In the next two weeks there are SEVEN days that deserve some special acknowledgement, some of them are parties, some of them are MY days, two involve cake I get to (genuinely happily) make, some need wrapping paper, one needs a W-2 form, some need class numbers, it is just SUPER jam packed up in here.

Along with that my dad has passed a milestone in his declining health, and that takes some energy.  Another woman in my family has also had a tough few months.  I’ve got friends I want to celebrate with, and friends who I want to sit beside quietly while their hearts ache.

So, like any good modern American woman I am diverting my attention from all of that.  Well, not exactly.
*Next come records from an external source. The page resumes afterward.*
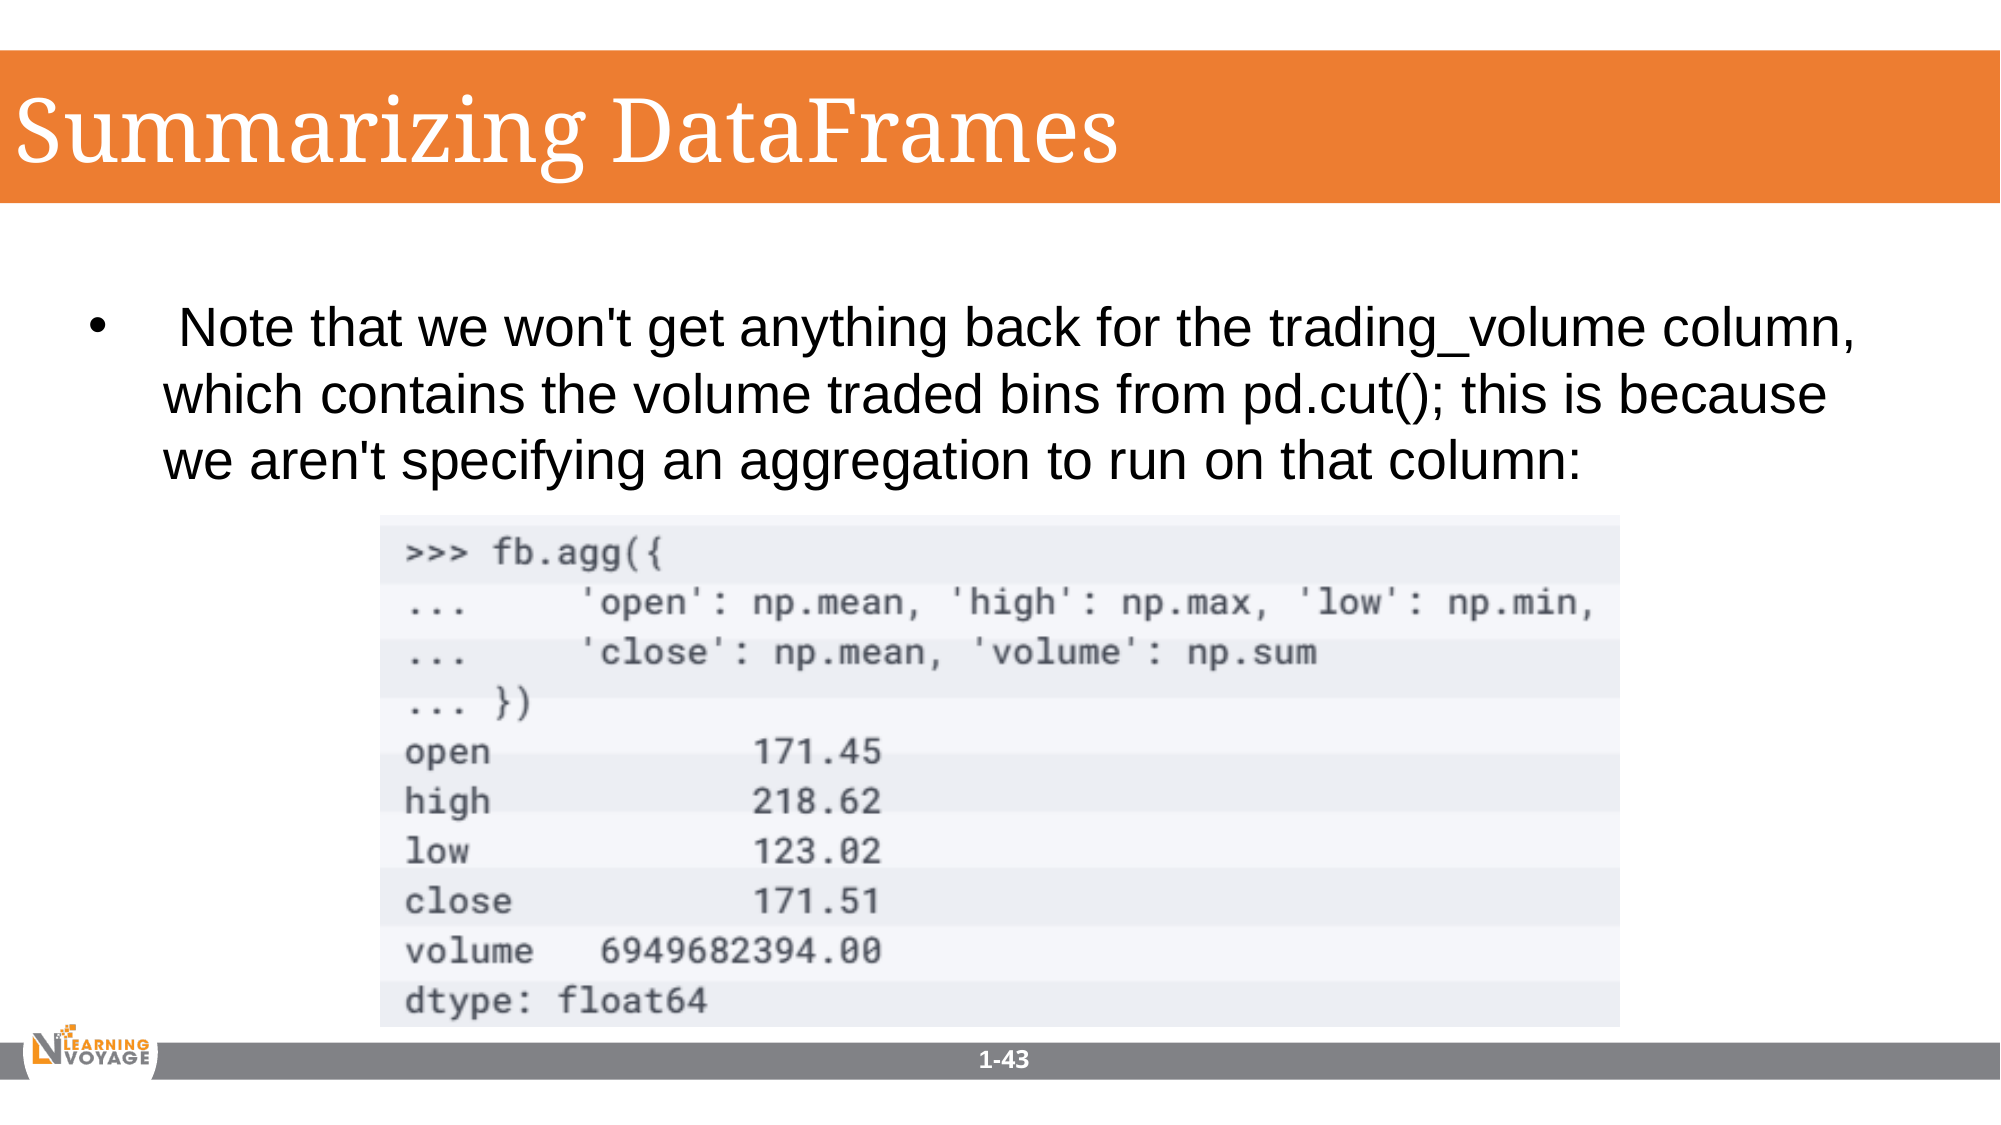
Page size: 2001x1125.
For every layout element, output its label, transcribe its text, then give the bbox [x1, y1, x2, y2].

picture [0, 942, 192, 1125]
slide_number 1-43 [923, 1027, 1045, 1095]
picture [380, 515, 1620, 1027]
text_box Summarizing DataFrames [0, 49, 2000, 204]
text_box Note that we won't get anything back for the trading_volume column, which contains the volume traded bins from pd.cut(); this is because we aren't specifying an aggregation to run on that column: [88, 288, 1912, 491]
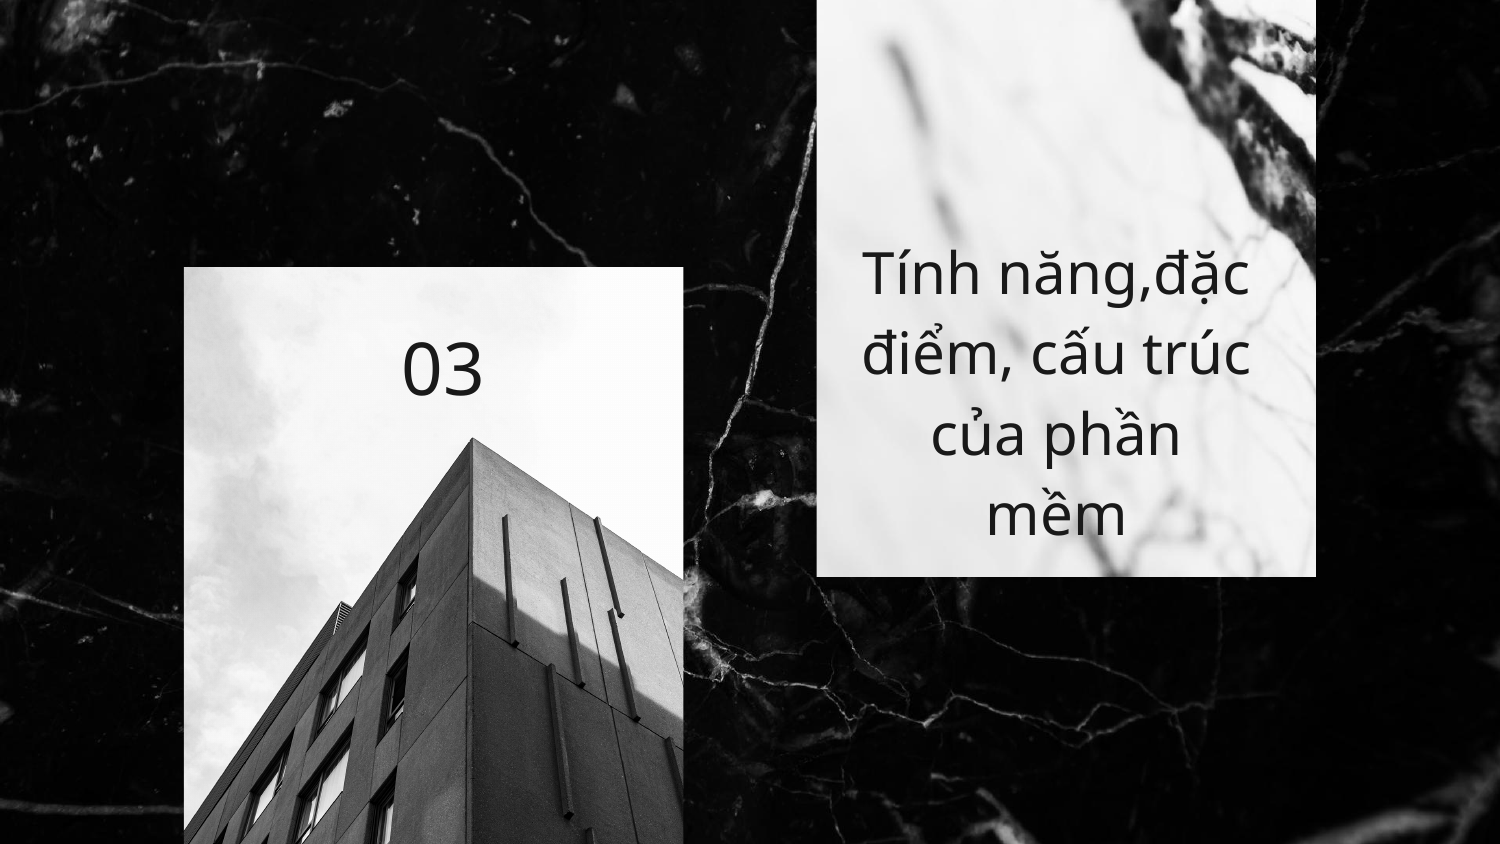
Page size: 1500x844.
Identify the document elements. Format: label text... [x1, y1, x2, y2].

Like a good modern American woman I set to the task of cleaning out the door of my refrigerator because my mind had decided that if I have a door full of sauces that won’t actually kill me that this will all work out ok and that I will find the new rhythm in a reasonable timeline.

More than that — like a dedicated recycling guy, my husband dumped out all of the outdated sauces (agave that expired in 2011 for the WIN!) to recycle the bottles.  WITHOUT A HAZMAT SUIT.

My life is full of new adventures, trusted friends, and loved family.  I might be in a bit of a dither for the next couple of weeks but I’m glad I’m where I am.

Changes are afoot, and I am reminded again that nothing at 40 is all good or all bad, it is always grey and that can be good.

School is getting ready to start and after a summer of exciting and fun things that have felt pretty random and generally lacked structure my son is having a hard time getting his feet underneath him to get ready for school.  This shows in a barrage of “Why?” questions that rivals that chunk of time when he was three and everything was a question.  It also happens a lot near his birthday in general, which is fine, but it is kind of tiring when my own mind is filled with, “How?”.

I’m returning to organizational work in about 10 days, and I’m really excited about it.  I’m excited about the work, the new people I’ll be working with, and getting paid again doesn’t hurt my feelings at all.  It comes with a commute and for the first time in two year the default to the answer “How / When will we … ?” is no longer that I can take care of it.

I’m proud of my family and what we’ve done in the last couple of years.  I’m proud of the way that I’ve been active, more importantly pro-active, in maintaining my friendships over some pretty bizarre situations.  I’m proud of my kid going into first grade, I’m proud of my new gig, I’m proud of the work my husband has done and the things that are on the horizon for all of us.

The level of “How?” right now feels dense, and a little intimidating.  School transport, time with my friends, time with my husband that I’m not dozing.  It is a lot to figure out, and I won’t be on my own trying to sort it, but still, everybody has a lot to think about in the next 2 weeks.

Oh yeah, and birthday parties because I’m surrounded by a hell of a lot of leos.